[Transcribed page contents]
:::

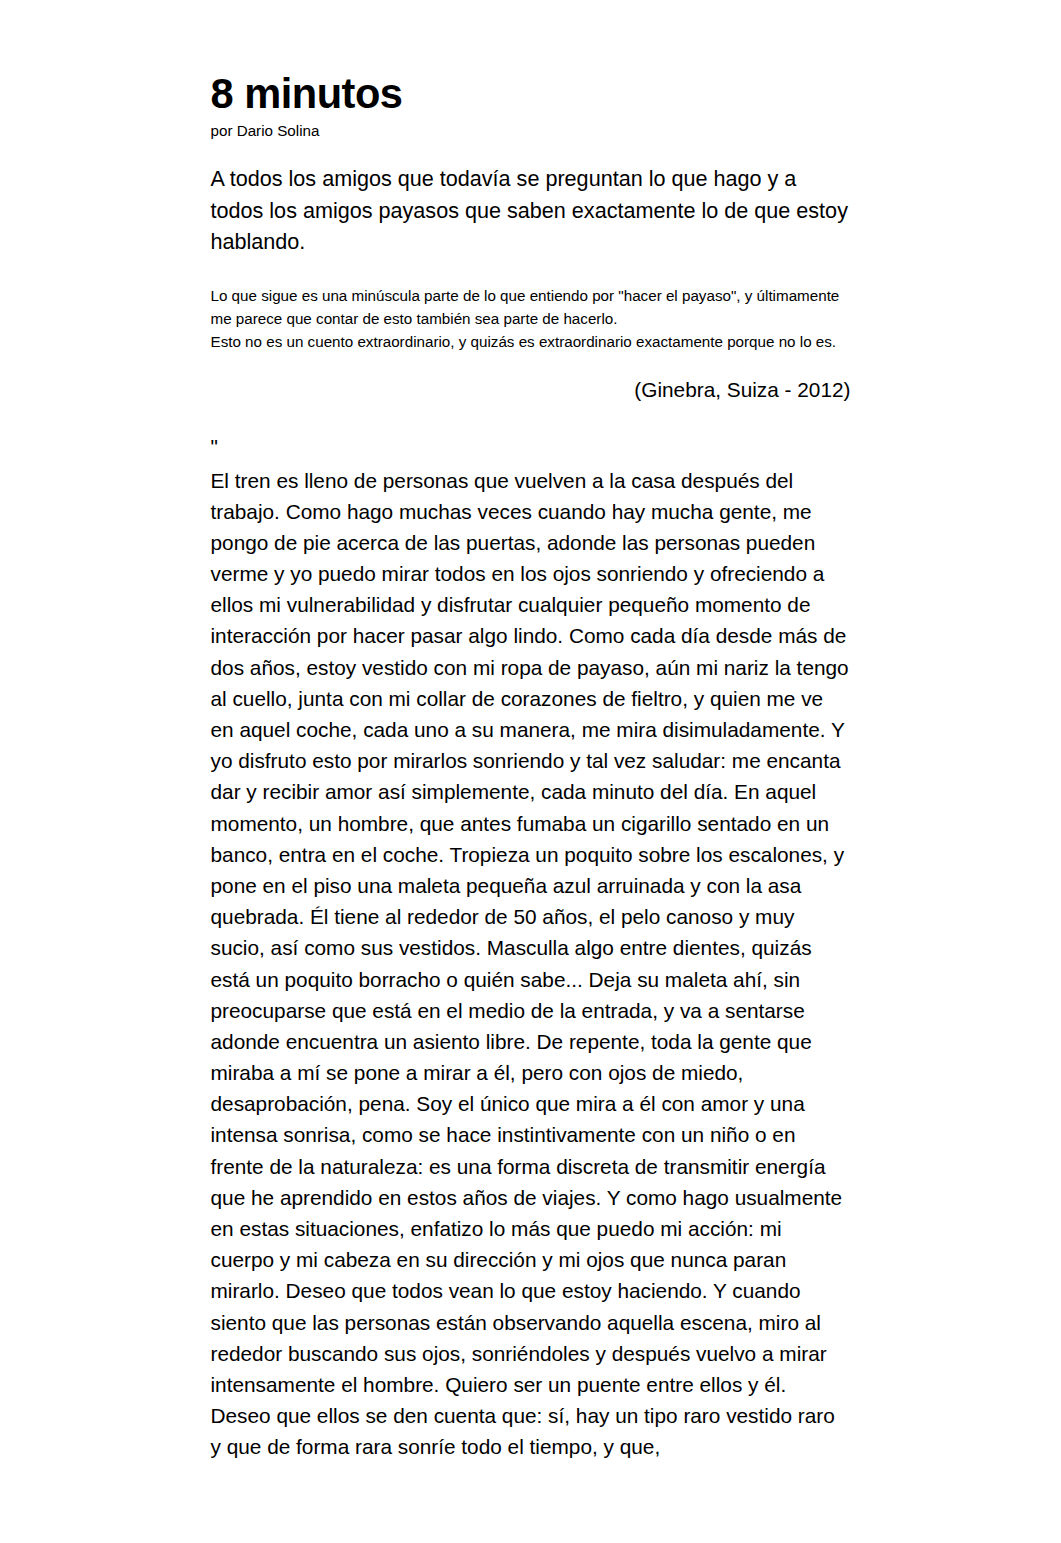8 minutos
por Dario Solina
A todos los amigos que todavía se preguntan lo que hago y a todos los amigos payasos que saben exactamente lo de que estoy hablando.
Lo que sigue es una minúscula parte de lo que entiendo por "hacer el payaso", y últimamente me parece que contar de esto también sea parte de hacerlo.
Esto no es un cuento extraordinario, y quizás es extraordinario exactamente porque no lo es.
(Ginebra, Suiza - 2012)
"
El tren es lleno de personas que vuelven a la casa después del trabajo. Como hago muchas veces cuando hay mucha gente, me pongo de pie acerca de las puertas, adonde las personas pueden verme y yo puedo mirar todos en los ojos sonriendo y ofreciendo a ellos mi vulnerabilidad y disfrutar cualquier pequeño momento de interacción por hacer pasar algo lindo. Como cada día desde más de dos años, estoy vestido con mi ropa de payaso, aún mi nariz la tengo al cuello, junta con mi collar de corazones de fieltro, y quien me ve en aquel coche, cada uno a su manera, me mira disimuladamente. Y yo disfruto esto por mirarlos sonriendo y tal vez saludar: me encanta dar y recibir amor así simplemente, cada minuto del día. En aquel momento, un hombre, que antes fumaba un cigarillo sentado en un banco, entra en el coche. Tropieza un poquito sobre los escalones, y pone en el piso una maleta pequeña azul arruinada y con la asa quebrada. Él tiene al rededor de 50 años, el pelo canoso y muy sucio, así como sus vestidos. Masculla algo entre dientes, quizás está un poquito borracho o quién sabe... Deja su maleta ahí, sin preocuparse que está en el medio de la entrada, y va a sentarse adonde encuentra un asiento libre. De repente, toda la gente que miraba a mí se pone a mirar a él, pero con ojos de miedo, desaprobación, pena. Soy el único que mira a él con amor y una intensa sonrisa, como se hace instintivamente con un niño o en frente de la naturaleza: es una forma discreta de transmitir energía que he aprendido en estos años de viajes. Y como hago usualmente en estas situaciones, enfatizo lo más que puedo mi acción: mi cuerpo y mi cabeza en su dirección y mi ojos que nunca paran mirarlo. Deseo que todos vean lo que estoy haciendo. Y cuando siento que las personas están observando aquella escena, miro al rededor buscando sus ojos, sonriéndoles y después vuelvo a mirar intensamente el hombre. Quiero ser un puente entre ellos y él. Deseo que ellos se den cuenta que: sí, hay un tipo raro vestido raro y que de forma rara sonríe todo el tiempo, y que,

:::

● Task objective
Report every line of the records that contains the word "exactamente".

● Finished task
A todos los amigos que todavía se preguntan lo que hago y a todos los amigos payasos que saben exactamente lo de que estoy hablando.
Esto no es un cuento extraordinario, y quizás es extraordinario exactamente porque no lo es.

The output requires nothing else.